Remaking government with a new salary system

Pay and performance top agenda for change.

Bush administration officials say their plan to change the way federal workers are paid and promoted is a central part of efforts to remake the internal workings of government. But skeptics wonder whether the administration's civil service reform proposals will transform government or undermine the federal workforce.

Administration officials plan to send Congress a proposal that would overhaul the way federal workers are paid and promoted, a change they want to go into effect by 2010, according to a draft letter from the Office of Personnel Management.

Granting agencies greater workforce flexibilities "makes it possible for agencies to be better focused on results," said Clay Johnson, the Office of Management and Budget's deputy director for management. "Civil service reform helps us create a performance culture."

In contrast, Jack Hanley, president of the National Federation of Federal Employees' Council of GSA Locals, predicted that reforms would cause "many

more conflicts, a lot more grievances and a lot more workload for the unions and the labor relations people."

But the Bush administration is not alone in its belief about the need to institute pay-for-performance systems. "Human capital reform is an essential

element in order to transform government," said David Walker, U.S. comptroller general.

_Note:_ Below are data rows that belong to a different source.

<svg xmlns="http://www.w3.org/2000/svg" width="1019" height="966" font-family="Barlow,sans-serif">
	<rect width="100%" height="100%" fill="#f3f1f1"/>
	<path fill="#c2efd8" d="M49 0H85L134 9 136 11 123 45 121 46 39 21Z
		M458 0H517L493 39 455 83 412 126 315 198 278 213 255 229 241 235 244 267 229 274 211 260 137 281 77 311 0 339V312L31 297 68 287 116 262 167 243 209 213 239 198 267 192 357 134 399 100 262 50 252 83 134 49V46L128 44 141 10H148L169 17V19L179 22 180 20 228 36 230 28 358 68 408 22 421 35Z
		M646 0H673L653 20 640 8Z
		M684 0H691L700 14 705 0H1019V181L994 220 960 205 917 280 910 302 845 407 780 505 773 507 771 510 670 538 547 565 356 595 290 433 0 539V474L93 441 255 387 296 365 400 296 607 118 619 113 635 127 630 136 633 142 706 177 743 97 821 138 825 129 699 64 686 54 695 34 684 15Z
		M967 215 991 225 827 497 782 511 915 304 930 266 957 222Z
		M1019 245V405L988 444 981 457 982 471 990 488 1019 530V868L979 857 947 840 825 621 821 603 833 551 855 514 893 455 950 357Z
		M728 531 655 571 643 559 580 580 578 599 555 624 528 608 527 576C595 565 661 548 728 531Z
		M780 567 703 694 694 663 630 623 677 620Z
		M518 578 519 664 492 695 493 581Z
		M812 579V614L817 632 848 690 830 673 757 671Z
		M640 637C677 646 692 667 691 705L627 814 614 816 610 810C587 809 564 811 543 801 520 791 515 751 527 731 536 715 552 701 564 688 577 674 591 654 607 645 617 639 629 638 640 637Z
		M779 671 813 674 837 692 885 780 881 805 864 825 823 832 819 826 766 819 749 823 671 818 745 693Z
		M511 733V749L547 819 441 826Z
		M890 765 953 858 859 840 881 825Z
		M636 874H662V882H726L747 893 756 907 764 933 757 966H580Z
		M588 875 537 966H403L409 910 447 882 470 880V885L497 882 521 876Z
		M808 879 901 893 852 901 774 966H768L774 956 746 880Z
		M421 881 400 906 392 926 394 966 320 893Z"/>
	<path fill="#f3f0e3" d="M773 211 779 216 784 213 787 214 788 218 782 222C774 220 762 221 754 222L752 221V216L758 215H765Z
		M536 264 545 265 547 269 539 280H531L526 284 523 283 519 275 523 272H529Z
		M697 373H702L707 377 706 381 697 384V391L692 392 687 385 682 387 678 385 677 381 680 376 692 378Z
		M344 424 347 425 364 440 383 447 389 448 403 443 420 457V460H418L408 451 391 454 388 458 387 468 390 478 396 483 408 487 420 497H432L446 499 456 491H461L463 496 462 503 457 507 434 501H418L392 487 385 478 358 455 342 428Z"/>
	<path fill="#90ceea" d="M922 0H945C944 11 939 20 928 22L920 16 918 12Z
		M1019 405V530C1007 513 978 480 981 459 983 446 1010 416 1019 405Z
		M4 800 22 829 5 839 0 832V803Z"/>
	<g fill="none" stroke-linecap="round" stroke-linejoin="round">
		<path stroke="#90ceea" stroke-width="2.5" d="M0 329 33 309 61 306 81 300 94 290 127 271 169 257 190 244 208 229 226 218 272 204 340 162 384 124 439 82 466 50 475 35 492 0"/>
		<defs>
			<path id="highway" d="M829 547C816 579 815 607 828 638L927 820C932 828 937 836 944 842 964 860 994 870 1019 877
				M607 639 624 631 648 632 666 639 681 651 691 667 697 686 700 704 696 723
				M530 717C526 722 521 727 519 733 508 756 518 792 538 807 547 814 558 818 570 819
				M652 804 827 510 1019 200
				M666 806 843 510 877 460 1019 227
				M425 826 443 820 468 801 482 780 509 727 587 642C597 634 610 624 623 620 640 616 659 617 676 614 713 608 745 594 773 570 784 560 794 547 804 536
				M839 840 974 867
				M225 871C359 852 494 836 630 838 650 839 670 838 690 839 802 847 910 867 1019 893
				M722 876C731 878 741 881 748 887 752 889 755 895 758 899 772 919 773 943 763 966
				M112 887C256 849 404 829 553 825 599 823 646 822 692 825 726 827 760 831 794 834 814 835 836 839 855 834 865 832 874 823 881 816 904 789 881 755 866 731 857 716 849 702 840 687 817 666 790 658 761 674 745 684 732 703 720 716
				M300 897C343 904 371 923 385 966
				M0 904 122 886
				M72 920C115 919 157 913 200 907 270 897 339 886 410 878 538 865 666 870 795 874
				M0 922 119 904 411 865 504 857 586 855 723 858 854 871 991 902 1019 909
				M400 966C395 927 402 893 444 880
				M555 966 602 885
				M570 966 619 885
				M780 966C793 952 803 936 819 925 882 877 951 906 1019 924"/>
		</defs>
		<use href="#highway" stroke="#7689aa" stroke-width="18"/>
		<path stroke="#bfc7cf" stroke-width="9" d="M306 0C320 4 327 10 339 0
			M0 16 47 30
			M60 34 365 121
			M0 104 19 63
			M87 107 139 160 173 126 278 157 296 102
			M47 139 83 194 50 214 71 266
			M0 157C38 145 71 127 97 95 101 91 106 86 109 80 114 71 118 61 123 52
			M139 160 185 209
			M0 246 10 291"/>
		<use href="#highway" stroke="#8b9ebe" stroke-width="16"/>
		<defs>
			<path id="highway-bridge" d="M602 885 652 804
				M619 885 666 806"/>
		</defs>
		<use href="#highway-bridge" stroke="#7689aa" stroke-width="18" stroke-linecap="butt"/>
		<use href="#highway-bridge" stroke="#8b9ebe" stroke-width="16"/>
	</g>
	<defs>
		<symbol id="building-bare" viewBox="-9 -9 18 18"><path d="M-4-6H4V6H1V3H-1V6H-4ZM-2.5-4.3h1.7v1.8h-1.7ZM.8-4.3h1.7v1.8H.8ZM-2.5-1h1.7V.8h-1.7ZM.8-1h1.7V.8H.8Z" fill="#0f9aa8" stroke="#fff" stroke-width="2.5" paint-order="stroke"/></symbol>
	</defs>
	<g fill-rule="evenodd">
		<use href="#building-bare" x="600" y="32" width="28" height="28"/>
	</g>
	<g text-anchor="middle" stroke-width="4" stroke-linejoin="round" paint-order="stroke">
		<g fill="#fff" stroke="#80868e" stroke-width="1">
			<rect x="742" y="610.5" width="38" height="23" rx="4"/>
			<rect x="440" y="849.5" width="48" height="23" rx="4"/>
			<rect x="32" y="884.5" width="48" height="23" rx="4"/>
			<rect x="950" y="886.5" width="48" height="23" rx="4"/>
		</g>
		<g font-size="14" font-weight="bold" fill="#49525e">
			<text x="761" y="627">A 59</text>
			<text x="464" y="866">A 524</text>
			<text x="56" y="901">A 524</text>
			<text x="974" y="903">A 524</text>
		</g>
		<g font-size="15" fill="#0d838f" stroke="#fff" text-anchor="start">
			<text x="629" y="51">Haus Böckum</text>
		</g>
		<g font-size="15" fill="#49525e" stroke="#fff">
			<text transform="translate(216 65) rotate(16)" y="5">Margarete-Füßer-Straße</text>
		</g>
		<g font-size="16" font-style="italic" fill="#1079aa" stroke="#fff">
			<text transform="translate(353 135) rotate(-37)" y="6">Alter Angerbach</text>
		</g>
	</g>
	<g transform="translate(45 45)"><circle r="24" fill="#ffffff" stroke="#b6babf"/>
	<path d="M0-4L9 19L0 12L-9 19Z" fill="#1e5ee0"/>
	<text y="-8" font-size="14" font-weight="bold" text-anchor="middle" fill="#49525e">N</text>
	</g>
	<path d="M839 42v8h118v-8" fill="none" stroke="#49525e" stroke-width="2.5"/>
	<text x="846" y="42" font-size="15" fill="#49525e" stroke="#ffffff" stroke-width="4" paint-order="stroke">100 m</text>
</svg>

A group of 18 Republican lawmakers, led by Rep. Jeff Flake (R-Ariz.), say they want to vote in favor of a proposal to replace the 50-year-old General

Schedule system of payment and promotion. "The time has come to promote a personnel system that mirrors the market," they wrote in a letter to Bush earlier this year.

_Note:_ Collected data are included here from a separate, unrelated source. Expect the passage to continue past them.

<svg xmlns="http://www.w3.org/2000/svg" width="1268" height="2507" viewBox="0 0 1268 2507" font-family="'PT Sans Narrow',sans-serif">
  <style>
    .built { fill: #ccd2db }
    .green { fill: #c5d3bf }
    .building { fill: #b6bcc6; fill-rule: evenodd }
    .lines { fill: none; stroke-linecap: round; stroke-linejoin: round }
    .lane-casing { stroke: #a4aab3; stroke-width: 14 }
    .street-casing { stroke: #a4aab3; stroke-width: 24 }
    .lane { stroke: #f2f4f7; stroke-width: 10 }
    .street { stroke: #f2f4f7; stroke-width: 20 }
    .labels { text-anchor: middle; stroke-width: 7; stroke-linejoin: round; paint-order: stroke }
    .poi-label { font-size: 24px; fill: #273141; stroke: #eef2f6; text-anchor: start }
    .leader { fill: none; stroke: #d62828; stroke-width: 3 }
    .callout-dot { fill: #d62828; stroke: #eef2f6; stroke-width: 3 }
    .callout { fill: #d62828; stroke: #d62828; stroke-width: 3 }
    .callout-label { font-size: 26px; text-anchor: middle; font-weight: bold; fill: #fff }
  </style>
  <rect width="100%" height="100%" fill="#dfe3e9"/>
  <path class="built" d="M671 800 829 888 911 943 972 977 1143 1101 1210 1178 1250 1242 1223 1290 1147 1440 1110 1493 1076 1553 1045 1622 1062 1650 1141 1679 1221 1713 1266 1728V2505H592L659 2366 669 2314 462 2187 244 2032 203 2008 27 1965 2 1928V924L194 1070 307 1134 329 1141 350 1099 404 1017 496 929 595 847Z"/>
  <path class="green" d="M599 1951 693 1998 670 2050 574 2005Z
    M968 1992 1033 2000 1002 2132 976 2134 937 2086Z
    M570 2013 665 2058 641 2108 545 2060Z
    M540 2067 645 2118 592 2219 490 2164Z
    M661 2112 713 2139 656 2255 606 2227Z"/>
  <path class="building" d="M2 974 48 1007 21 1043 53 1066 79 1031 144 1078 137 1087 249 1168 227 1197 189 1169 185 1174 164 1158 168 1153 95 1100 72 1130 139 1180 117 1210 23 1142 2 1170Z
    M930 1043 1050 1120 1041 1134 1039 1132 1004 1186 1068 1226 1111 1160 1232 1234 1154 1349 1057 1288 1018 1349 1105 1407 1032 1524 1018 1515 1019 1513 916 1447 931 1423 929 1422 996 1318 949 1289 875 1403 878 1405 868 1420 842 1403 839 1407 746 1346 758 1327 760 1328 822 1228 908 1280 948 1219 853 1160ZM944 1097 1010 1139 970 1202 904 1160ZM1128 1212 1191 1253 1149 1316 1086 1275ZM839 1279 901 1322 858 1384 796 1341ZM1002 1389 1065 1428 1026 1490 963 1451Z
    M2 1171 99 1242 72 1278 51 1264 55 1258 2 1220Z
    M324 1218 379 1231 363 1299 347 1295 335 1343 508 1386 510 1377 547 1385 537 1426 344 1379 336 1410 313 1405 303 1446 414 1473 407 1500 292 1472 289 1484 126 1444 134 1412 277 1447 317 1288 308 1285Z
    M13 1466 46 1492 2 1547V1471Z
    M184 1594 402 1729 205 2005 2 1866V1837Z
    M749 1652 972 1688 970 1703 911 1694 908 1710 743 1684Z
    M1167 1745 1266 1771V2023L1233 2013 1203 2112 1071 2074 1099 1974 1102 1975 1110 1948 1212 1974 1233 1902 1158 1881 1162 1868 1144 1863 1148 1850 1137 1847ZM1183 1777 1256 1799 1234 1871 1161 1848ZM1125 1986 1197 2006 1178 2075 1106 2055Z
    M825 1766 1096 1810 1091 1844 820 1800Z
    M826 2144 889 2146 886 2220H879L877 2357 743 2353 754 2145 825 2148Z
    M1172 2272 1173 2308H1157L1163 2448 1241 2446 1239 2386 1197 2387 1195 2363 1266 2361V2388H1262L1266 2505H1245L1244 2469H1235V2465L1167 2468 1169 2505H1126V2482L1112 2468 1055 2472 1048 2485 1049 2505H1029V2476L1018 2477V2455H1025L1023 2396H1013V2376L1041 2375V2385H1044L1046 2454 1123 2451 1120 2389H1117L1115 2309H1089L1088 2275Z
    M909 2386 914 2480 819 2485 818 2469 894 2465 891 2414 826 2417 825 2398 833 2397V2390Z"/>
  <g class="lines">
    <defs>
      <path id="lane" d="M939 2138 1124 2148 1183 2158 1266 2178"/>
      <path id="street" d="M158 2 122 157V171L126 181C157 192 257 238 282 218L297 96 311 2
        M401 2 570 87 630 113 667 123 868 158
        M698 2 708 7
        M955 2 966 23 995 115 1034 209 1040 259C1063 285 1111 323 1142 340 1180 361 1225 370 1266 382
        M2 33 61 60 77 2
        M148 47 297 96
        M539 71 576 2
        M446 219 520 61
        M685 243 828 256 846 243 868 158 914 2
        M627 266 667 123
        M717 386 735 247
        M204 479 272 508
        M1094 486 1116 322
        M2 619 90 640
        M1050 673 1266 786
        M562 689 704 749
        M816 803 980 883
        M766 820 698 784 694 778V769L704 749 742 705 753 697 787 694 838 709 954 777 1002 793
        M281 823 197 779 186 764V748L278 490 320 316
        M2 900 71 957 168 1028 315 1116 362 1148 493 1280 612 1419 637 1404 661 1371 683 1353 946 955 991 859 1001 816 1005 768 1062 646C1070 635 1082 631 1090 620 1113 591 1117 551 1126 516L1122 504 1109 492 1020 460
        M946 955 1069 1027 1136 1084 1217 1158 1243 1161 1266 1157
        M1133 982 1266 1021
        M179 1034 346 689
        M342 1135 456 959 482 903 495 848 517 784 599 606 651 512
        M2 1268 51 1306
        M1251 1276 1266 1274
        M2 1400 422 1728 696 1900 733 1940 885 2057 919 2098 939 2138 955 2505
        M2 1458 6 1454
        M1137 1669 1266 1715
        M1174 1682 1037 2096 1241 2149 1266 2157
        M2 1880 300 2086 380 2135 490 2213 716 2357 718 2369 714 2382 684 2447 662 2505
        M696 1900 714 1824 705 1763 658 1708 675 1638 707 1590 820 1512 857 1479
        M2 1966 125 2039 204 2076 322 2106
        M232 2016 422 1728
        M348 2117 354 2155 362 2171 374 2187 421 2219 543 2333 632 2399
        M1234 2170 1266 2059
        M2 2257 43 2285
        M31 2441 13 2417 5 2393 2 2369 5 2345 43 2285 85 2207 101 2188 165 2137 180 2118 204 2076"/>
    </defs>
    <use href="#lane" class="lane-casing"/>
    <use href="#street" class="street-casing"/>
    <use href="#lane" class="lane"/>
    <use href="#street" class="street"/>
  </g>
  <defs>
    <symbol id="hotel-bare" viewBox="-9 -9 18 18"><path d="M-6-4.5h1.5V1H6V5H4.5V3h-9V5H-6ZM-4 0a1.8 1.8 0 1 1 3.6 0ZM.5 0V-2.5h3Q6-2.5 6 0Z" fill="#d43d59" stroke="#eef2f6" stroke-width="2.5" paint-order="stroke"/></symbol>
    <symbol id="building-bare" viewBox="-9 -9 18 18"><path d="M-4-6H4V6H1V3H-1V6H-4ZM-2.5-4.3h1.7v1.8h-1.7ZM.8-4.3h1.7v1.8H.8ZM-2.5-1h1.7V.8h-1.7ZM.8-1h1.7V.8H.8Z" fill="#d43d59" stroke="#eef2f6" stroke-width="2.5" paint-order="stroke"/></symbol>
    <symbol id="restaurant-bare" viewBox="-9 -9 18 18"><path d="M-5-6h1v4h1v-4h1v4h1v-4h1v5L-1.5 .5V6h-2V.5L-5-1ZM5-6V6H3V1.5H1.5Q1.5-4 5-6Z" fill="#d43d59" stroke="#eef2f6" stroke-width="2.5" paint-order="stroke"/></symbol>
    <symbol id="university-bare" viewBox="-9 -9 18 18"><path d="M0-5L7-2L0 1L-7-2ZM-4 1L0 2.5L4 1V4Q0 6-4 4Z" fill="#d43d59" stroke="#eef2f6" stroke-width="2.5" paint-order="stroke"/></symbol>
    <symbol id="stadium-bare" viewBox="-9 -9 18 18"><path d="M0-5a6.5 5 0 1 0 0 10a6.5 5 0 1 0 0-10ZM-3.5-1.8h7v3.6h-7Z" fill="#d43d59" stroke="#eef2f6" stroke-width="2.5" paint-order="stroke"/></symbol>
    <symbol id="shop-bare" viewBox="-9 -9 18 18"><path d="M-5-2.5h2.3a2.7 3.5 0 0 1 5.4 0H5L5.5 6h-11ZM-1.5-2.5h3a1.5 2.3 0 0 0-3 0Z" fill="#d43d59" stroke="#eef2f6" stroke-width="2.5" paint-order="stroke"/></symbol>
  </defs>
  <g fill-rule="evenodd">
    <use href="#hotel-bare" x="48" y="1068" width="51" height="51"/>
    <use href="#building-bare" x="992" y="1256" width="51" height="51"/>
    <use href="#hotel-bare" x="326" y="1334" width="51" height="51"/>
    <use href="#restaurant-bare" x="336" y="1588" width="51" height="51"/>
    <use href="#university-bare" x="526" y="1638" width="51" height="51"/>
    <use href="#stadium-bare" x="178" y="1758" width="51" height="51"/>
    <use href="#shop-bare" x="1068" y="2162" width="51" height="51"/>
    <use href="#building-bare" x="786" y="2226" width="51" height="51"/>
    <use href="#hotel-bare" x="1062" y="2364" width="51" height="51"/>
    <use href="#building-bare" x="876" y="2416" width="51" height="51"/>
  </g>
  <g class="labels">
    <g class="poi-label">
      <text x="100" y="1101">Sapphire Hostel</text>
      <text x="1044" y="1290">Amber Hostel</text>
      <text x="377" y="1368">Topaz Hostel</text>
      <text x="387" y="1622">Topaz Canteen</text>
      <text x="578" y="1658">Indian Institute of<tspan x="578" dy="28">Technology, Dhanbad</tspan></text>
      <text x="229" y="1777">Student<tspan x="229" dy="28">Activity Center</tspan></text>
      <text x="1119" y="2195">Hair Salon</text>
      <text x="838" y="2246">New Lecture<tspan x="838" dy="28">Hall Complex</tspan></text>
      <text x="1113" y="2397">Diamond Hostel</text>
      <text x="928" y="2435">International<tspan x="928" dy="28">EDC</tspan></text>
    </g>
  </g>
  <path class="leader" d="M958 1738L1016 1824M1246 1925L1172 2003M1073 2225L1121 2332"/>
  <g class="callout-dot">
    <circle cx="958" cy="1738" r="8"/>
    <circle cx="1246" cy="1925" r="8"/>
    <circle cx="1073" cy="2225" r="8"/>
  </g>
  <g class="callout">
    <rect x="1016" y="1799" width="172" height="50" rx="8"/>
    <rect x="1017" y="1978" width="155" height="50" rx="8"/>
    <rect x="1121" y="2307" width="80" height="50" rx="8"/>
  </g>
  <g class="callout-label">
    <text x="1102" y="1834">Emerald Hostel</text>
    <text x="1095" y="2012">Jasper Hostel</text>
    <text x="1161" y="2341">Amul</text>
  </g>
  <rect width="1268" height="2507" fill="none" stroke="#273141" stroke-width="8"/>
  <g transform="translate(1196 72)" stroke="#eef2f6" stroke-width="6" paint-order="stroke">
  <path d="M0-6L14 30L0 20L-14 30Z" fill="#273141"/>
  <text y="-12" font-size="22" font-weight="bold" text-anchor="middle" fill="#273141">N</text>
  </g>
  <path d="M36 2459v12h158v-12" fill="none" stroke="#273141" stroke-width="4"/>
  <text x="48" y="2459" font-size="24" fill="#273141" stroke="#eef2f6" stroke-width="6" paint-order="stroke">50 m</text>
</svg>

In new systems being developed at the Homeland Security and Defense departments, in addition to existing systems at the Federal Aviation Administration and a slew of other agencies, more than half of federal workers will have their salary tied to some measure of performance. But managers at DOD and DHS, which employ 42 percent of the federal civilian workforce, have limited experience with pay for performance. That means the administration should wait until officials can evaluate the effectiveness of those programs before expanding the reforms, many skeptics

say. They also cite a survey of FAA employees released in January in which only 38 percent of respondents covered by that agency's pay-for-performance system give it a favorable review.

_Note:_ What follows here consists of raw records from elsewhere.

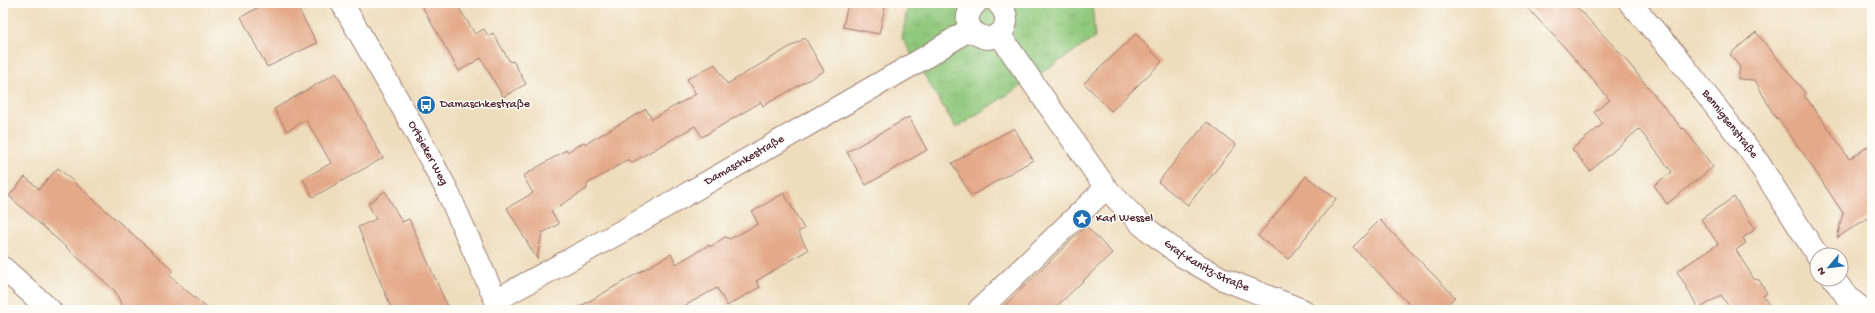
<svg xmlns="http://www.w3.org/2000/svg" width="1875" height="313" font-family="'Gochi Hand',sans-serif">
	<defs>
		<pattern id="grass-tufts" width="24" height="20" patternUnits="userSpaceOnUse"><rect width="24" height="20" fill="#90c87c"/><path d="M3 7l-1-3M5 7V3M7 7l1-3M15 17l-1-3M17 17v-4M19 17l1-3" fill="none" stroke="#7eab6b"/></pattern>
	</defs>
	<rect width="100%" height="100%" fill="#fdfcf7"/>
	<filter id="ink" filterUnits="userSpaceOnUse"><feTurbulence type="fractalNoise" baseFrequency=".025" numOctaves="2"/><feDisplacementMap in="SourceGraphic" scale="8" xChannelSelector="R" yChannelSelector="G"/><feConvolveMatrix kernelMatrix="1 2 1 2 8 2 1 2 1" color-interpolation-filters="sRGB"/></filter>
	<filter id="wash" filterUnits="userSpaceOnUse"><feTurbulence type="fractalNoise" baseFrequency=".012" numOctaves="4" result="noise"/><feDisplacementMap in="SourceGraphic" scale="16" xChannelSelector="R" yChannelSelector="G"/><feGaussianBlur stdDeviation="0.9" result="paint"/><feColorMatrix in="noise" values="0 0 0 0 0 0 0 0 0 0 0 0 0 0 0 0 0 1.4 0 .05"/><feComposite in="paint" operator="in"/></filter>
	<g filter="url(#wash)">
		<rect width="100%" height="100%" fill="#eeddbc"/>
		<polygon fill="url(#grass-tufts)" stroke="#6d7454" points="908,3 1092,3 1095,38 956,128 902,38"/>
		<g id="blocks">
			<g fill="#e4a988">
				<polygon points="266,3 295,3 317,43 267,67 241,17"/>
				<polygon points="420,3 456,3 475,34 484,29 488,36 493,33 510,62 513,61 526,84 503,97 481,58 459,71"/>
				<polygon points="848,3 886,3 879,34 843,27"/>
				<polygon points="1523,3 1573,3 1622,55 1682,129 1684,128 1713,167 1667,204 1654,185 1672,172 1639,129 1590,171 1572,149 1603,124 1594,112 1610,100 1567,50"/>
				<polygon points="1756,32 1806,94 1804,95 1831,132 1849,159 1872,144 1872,215 1837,238 1843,213 1803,153 1777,117 1776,119 1755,80 1738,79 1740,67 1730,54"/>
				<polygon points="1136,34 1162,62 1111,111 1084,83"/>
				<polygon points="805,38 824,71 763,106 761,102 702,137 695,126 631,163 629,159 587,184 587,189 551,211 559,224 542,233 537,259 507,208 533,193 523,176 566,150 567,152 584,142 585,144 646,109 652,119 696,94 687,79 715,64 727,84"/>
				<polygon points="336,73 383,158 313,197 303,179 331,163 306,120 287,131 274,109"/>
				<polygon points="909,117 927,150 866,185 847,152"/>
				<polygon points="1207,122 1236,145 1188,205 1158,182"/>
				<polygon points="1014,128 1033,160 971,196 952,163"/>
				<polygon points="58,168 173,270 169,275 209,310 124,310 115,291 9,196 25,177 39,189"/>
				<polygon points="1306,176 1336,199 1288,259 1258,236"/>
				<polygon points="385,191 402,222 409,219 449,310 392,310 358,227 376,219 368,204"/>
				<polygon points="784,193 804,229 798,232 808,250 756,281 760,287 727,306 717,288 677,310 574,310 671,254 676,264 709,245 710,247 725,237 730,239 758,224 752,212"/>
				<polygon points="1734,197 1755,228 1752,230 1753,231 1743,238 1746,243 1736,250 1754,279 1759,280 1767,293 1763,296 1773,310 1731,310 1721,295 1699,309 1677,271 1718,244 1701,219"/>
				<polygon points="1380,220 1455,297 1442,310 1415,310 1353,247"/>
				<polygon points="1086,226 1112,253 1053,310 1000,310"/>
			</g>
		</g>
	</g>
	<g filter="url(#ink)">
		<use href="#blocks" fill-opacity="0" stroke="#9c7e74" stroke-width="1"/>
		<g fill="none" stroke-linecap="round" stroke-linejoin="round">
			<g stroke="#9c7e74" stroke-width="24">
				<g id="minor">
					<path id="s1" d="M342,3L406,114L446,188L500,310"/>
					<path d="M976,3C948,30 1000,55 1006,22C1007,14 1003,8 998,3"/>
					<path id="s2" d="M1630,3L1673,52L1754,156L1817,255"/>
					<path id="s3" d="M999,34L1106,188L1142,225L1182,256L1223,279L1302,310"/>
					<polyline points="3,268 50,310"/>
					<polyline points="1834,279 1847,297 1864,310"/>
					<path id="s4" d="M496,300L626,229L924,58L970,29"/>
					<polyline points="979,310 1106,188"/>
				</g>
			</g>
			<use href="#minor" stroke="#fff" stroke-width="22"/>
		</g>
	</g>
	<defs>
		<g id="bus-disc" transform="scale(1)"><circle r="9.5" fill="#1f6fb2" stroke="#fdfcf7"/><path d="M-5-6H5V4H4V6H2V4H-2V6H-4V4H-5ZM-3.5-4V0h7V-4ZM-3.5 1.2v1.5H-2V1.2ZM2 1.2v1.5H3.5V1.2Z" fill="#fff"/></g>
		<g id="sight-disc" transform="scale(1)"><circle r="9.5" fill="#1f6fb2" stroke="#fdfcf7"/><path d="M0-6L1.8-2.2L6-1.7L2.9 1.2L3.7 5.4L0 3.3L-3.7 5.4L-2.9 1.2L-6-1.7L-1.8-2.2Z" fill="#fff"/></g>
	</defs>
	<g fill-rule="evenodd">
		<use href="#bus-disc" x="426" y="105"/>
		<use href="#sight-disc" x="1082" y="219"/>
	</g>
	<g text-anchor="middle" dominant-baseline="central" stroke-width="3" stroke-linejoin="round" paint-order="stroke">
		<g font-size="12" fill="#4a1f2b" stroke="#fdfcf7" text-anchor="start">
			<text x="440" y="105">Damaschkestraße</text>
			<text x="1096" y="219">Karl Wessel</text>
		</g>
		<g font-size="12" fill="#4a1f2b" stroke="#fdfcf7">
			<text stroke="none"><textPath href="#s2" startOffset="157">Bennigsenstraße</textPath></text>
			<text stroke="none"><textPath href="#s1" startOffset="173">Ortsieker Weg</textPath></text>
			<text stroke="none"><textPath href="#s4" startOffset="285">Damaschkestraße</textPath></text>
			<text stroke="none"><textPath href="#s3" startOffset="316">Graf-Kanitz-Straße</textPath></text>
		</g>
	</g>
	<rect width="1875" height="313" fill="none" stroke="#fdfcf7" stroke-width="16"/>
	<g transform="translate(1829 267) rotate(242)"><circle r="19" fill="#fdfcf7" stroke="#b5a4a5"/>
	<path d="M0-3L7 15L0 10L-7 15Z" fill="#1f6fb2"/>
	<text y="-6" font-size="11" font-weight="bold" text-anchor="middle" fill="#4a1f2b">N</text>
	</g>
</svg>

DOD's new pay regime, set to launch incrementally beginning July 1, has been delayed by a flood of negative comments from employees and contentious meetings with unions.

The final reform proposal will be released this summer, Johnson said, adding that draft language was released to agencies for feedback. "We've got an awful lot of comments back from agencies, so we need to sort through those comments and pay a lot of attention to them," he said.

Permanent or temp?

Employee resistance to pay-for-performance systems may continue well into the foreseeable future, said one academic who has different recommendations for personnel reform. The track record of pay-for-performance systems gives little reason to be optimistic, said James Thompson, an associate professor at the University of Illinois at Chicago and co-author of a recent report for the IBM Center for the Business of Government called "The Blended Workforce: Maximizing Agility Through Nonstandard Work Arrangements."

Performance evaluations "tend to be highly subjective, unless you're an assembly-line employee," Thompson said. Even in the private sector, managers don't receive adequate training on how to conduct evaluations. And in government, training funds are often the first to disappear when budgets are tight.

Thompson recommends that the government adopt a core-ring model for structuring the workforce. A core group of employees performing year-round tasks could be supplemented with on-demand contract workers, he said. Under the Bush administration's plans, two basic categories of workers would be established, career and time-limited employees, and the Office of Personnel Management would have rapid-response hiring authority. But although it might appear similar to the core-ring model, the administration's plan breaks down because temporary workers "always are going to be second-class employees," Thompson said. "Obviously, everybody would prefer to be permanent and have the choice of when to leave be theirs."

When contract workers are hired to tackle government jobs, "you get good people, because they're basically virtually permanent jobs, they only just happen to be working for a contractor," he said.